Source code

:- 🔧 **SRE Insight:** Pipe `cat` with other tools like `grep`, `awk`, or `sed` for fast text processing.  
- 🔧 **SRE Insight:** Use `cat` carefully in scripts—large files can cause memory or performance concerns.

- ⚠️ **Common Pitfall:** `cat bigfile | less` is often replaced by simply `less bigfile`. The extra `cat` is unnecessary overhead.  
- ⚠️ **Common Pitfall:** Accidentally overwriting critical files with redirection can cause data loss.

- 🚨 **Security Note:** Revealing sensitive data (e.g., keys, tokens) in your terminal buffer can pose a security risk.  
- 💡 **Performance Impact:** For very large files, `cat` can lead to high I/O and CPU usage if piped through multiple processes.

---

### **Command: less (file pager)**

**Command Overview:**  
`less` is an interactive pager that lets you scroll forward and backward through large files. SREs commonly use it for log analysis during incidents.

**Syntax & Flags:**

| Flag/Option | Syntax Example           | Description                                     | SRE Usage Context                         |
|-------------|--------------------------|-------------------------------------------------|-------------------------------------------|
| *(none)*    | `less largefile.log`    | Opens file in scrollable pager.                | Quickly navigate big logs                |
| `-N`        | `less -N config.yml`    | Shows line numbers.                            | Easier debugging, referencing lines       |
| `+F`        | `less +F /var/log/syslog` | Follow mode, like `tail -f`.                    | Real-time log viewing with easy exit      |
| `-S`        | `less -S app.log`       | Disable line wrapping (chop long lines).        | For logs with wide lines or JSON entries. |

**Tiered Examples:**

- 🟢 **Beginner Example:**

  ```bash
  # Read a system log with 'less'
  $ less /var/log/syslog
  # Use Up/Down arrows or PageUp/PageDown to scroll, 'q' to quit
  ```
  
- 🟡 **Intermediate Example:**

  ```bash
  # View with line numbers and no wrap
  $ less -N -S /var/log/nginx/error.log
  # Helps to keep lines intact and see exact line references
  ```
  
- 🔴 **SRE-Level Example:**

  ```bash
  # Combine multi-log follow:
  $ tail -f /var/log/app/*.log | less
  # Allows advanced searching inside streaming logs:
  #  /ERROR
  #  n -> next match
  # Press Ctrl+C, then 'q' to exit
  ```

┄┄┄┄┄┄

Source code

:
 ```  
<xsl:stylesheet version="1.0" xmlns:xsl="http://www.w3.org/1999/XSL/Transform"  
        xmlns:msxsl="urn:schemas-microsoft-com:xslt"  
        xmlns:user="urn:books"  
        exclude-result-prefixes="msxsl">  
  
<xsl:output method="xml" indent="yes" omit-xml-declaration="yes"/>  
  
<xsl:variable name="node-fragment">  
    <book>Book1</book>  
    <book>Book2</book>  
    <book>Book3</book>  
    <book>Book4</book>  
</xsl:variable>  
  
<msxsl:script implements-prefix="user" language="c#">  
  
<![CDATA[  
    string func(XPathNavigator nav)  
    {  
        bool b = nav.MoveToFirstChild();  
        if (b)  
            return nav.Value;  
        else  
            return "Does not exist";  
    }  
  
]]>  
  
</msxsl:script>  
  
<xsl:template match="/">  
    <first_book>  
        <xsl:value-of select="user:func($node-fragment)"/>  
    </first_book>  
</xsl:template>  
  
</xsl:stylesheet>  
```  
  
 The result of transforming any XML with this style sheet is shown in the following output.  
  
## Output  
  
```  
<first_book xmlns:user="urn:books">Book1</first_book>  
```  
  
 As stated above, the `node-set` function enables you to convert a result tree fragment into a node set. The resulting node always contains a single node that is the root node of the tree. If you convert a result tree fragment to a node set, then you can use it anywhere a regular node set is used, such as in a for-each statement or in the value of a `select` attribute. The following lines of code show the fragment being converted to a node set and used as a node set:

┄┄┄┄┄┄

**PROBLEM TO SOLVE:**
Give the number of lines in the listing that hold the word "stylesheet", with no other words.

**TASK RESPONSE:**
2